The Mt. Olive sidebar agreement raises workers’ wages 10 percent over three years. FLOC hopes that the wage agreement will become the pacesetter for unionized pickle makers such as Vlasic, Mr. Pickle, Paradise, Van Holten, and Peter Piper.

AN INTERNATIONAL FOCUS

FLOC now intends to sign up new members in Mexico. Since North Carolina’s “right-to-work” laws don’t apply in Mexico, FLOC intends to make the union card one of the basic pieces of information workers fill out when they fill out H2A forms in Mexico.

Anti-union forces are already planning a counter-attack, and the Farm Bureau hopes to organize an alternative to the NCGA to bring in H2A workers without a union. “The bad thing is this agreement will make us a target for all the anti-union forces in the entire region,” Velasquez said.

FLOC will see some growing pains as it adjusts to servicing the contract on over 1,000 farms. FLOC intends to have one rank-and-file union rep for every camp that has more than 20 workers. Currently, 100 farms have over 20 workers. Staff assigned to one of eight regions will service the remaining 900 farms. The reps will each receive two half-day trainings, one paid by the Association, the other paid by FLOC, and they will be paid $10/hour for processing grievances.

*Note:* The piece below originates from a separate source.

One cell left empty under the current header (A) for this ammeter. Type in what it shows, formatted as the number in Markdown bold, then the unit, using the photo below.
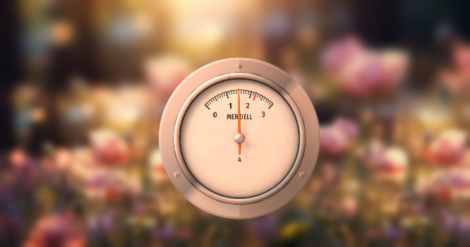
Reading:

FLOC has 60 growers organized in northwest Ohio, with 4,000 workers, Velasquez said, and “they handled over 600 grievances in 2004. Almost 200 came from the Mt. Olive operation in Ft. Grove, Ohio—one big station with 200 workers.” Mt. Olive already buys union pickles from growers in Ohio.

“We are going to have to hire a community organizer and an organizer to go after the next target,” added Zavala. “Our plan is to create a standard for all farmworkers in North Carolina. H2A workers have more rights, and we want to bring the undocumented up to the same level. That is going to be the next big task we will need someone to lead up.”

ORGANIZE THE SOUTH

“North Carolina was the least unionized state in the country; it won’t be now that this agreement is signed,” claimed Velasquez. “This sends a signal to the rest of organized labor.” Velasquez observed that unions that talk about organizing the south are focusing on particular factories in areas with high union density. “It doesn’t make sense. If you want to organize the South you have to go where there isn’t density and create it.”

The agreement could also affect the immigration debate, where guest worker programs have been seen as a serious threat to labor rights. “The guest worker program has been characterized as an abusive slave labor program by opponents,” said Velasquez, “but if it’s unionized and there is an independent third force to file grievances and hold the program accountable, it removes a lot of the criticism. Why not expand it if you have unions holding it accountable?”